The Problem
This started as an exploratory project with two goals: stress-test AI-assisted development on a genuinely hard problem, and learn the strengths and weaknesses of different ML training approaches across different data spaces. Algorithmic trading is a perfect whetstone. The problem space is well-defined, the feedback loop is honest, and the data challenges are real. Multi-source ingestion from Polygon for equities and CoinGecko, GeckoTerminal, and Binance for crypto, each with different schemas, gaps, and reliability characteristics. Model training across multiple timeframes, model types, feature groups, and position sizing strategies to understand where different approaches break down. Paper and live trading integrations with Alpaca and Binance, with strict validation and local ledger parity to catch any discrepancy between what the system thinks it did and what actually happened. A full frontend dashboard was built alongside the backend but was intentionally deprioritised. Keeping the UI in sync with rapidly changing model configurations added friction without adding signal. The honest result: capital protection models trained extremely well, showing strong resistance in bear and sideways markets. Generating consistent alpha is a harder problem. This is a project worth circling back to.

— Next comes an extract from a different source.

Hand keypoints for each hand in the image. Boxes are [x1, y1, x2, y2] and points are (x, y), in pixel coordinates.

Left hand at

A platform built to run trading hypothesis experiments systematically at scale. Each hypothesis lives in a YAML experiment config, not in code — results tracked in PostgreSQL across binary and multi-class architectures, multiple timeframes, and dozens of feature group configurations. A three-tier model gate enforces scientific rigour before any model touches live trading. Data pipelines pull from four sources, normalise across different schemas, and fill gaps continuously. The system runs on dedicated hardware with GPU-accelerated training on an RTX 4090 and paper trading sessions running around the clock.
What's interesting
Hypotheses live in config, not code
Each experiment is a YAML file defining the model type, symbol, timeframe, feature groups, holding period, and profit target. Running a new hypothesis is a single command against a config file. This kept the codebase stable while allowing rapid iteration across dozens of configurations. All results are tracked in PostgreSQL, never in JSON registries or flat files.

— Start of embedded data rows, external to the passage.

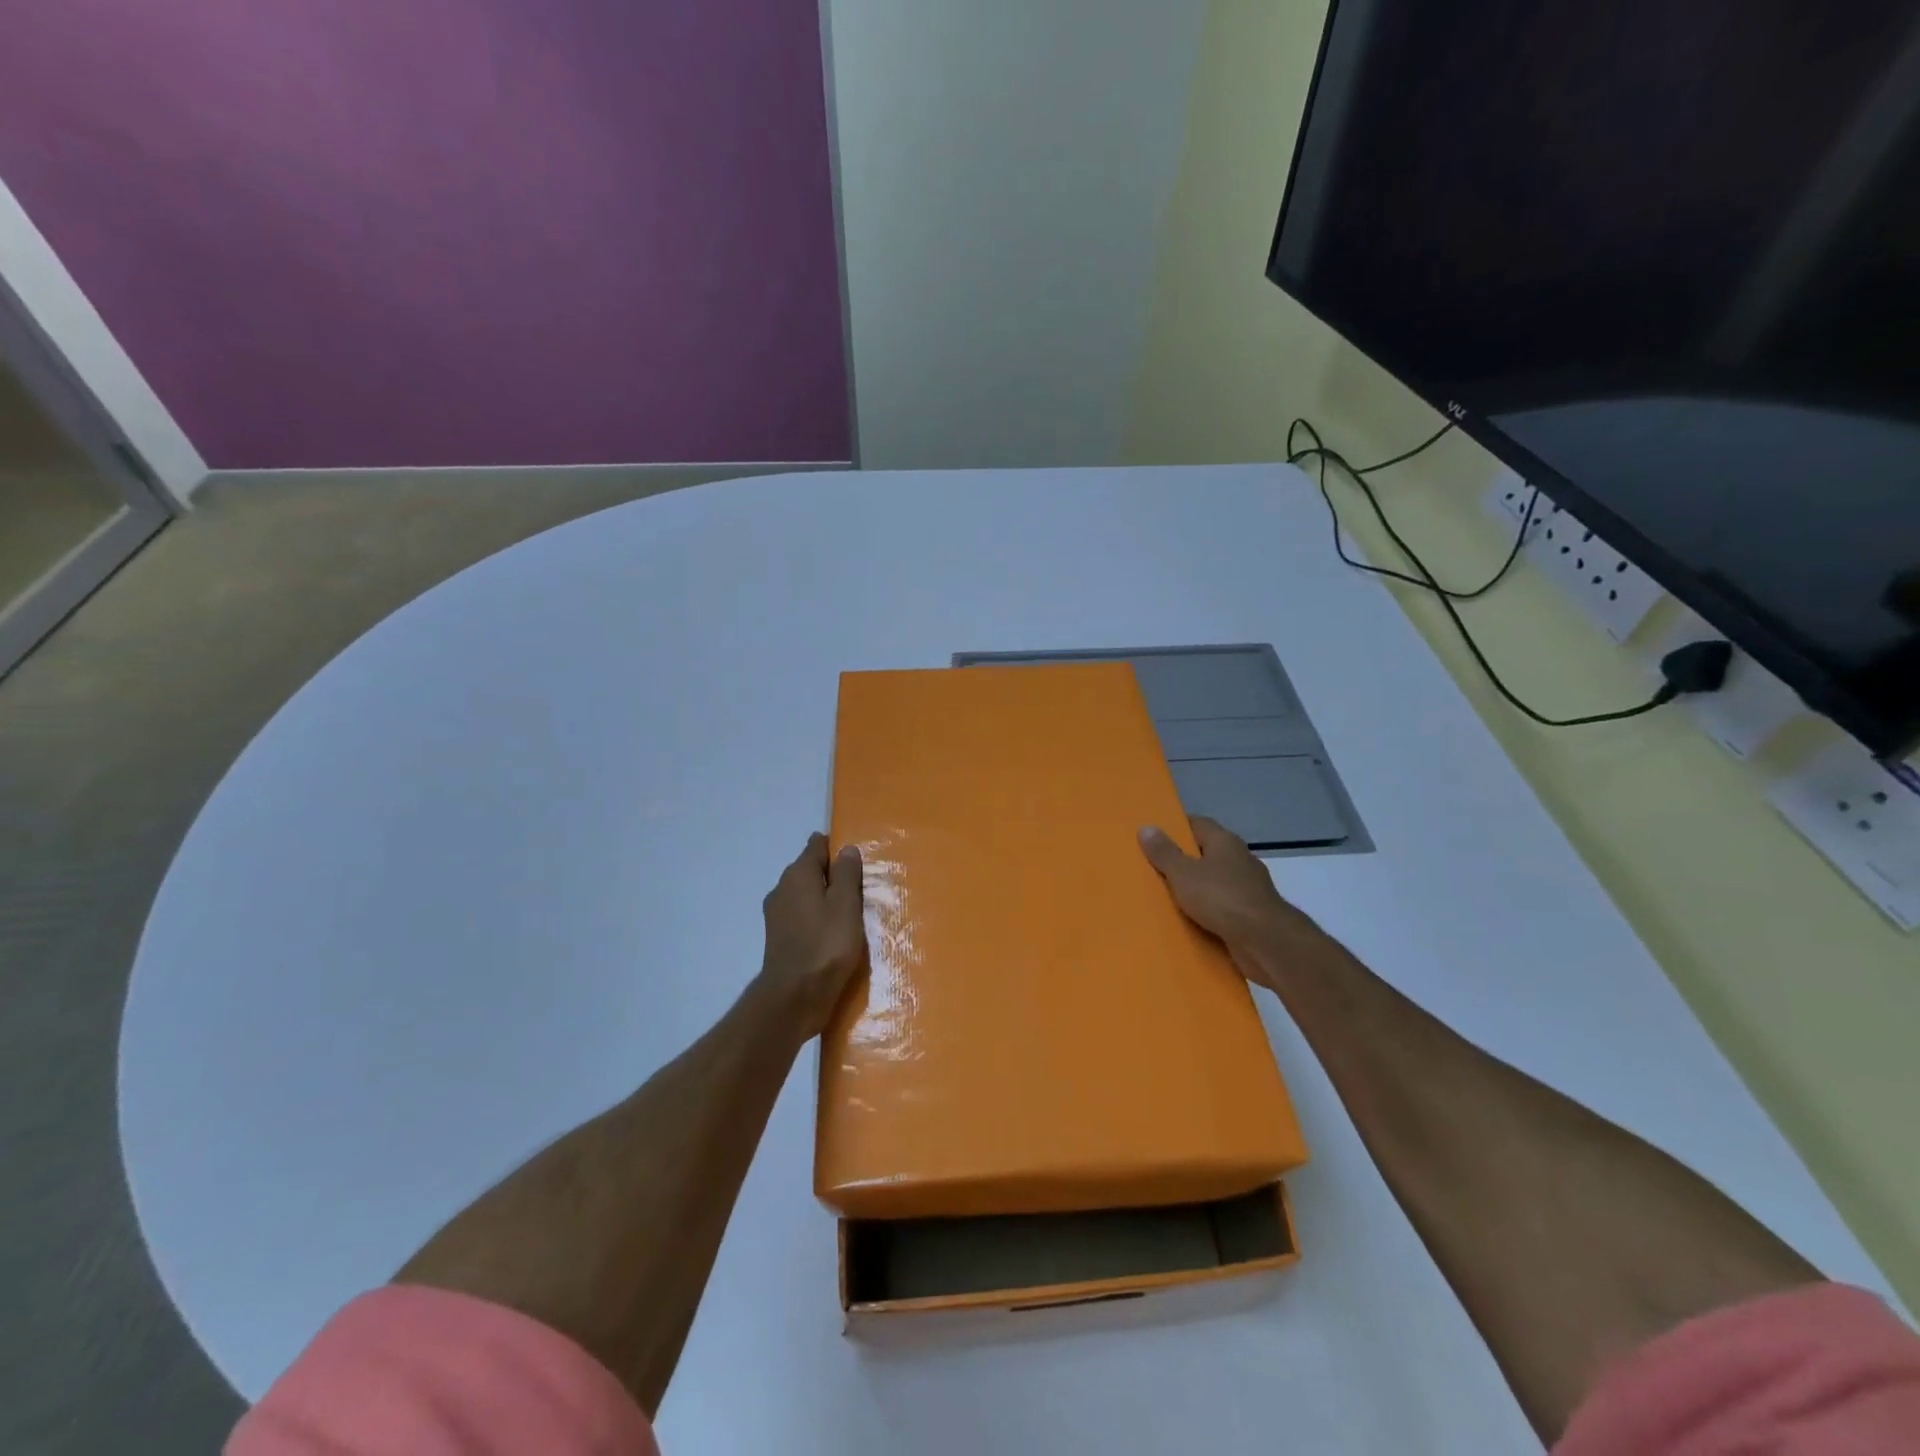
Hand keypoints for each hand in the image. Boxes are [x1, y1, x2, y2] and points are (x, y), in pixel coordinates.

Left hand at [758, 833, 866, 1039]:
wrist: (795, 997)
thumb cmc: (826, 945)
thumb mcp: (846, 905)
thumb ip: (847, 874)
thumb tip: (846, 849)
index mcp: (798, 874)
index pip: (816, 846)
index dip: (837, 848)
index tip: (857, 860)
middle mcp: (782, 889)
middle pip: (810, 871)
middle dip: (833, 875)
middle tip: (861, 888)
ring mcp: (777, 915)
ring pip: (806, 895)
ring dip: (825, 899)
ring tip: (852, 913)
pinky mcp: (779, 938)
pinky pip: (803, 917)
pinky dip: (817, 919)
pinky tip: (834, 934)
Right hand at [1138, 816, 1325, 989]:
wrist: (1265, 942)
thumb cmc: (1221, 898)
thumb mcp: (1183, 873)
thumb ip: (1164, 852)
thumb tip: (1146, 827)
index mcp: (1224, 842)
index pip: (1197, 824)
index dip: (1175, 827)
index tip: (1153, 835)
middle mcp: (1239, 859)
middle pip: (1205, 853)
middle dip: (1182, 860)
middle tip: (1152, 867)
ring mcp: (1248, 888)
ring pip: (1213, 882)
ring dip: (1194, 888)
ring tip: (1164, 896)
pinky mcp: (1251, 914)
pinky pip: (1221, 907)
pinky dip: (1206, 911)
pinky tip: (1188, 920)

Scientific method enforced at the architecture level
A three-tier model gate runs after every training run: sanity checks (files exist, metrics populated, minimum data coverage), performance checks (return positive, Sharpe above 0.5, win rate in range, beats buy-and-hold), and statistical validation. Data splits are always chronological, never shuffled. Forward returns are calculated after the split to prevent leakage. Only gate-passing models get committed to the models directory.
Feature pipeline as the single source of truth
Early in the project, training and backtesting were calculating rolling features over different historical windows, producing different feature distributions and making results unreliable. A centralised FeaturePipeline class enforces identical feature calculation across training, backtesting, and live inference. Every model saves its feature metadata at training time and loads it at inference. This was the unlock that made experiment results trustworthy.
Multi-source data pipeline with quality validation
Market data comes from Polygon (equities live and historical), CoinGecko (crypto 5-minute live), GeckoTerminal (crypto 1-minute live and historical backfill), and Binance (crypto gap fill and execution), each with different schemas, update frequencies, and reliability. A structural volume coverage issue with Binance.US USD pairs (7.6% of expected coverage, because trading is USDT-dominated) led to separate feature sets: 12 features for crypto, 14 for equities. Collectors run continuously and gap fillers backfill missing windows. Data quality checks run before training.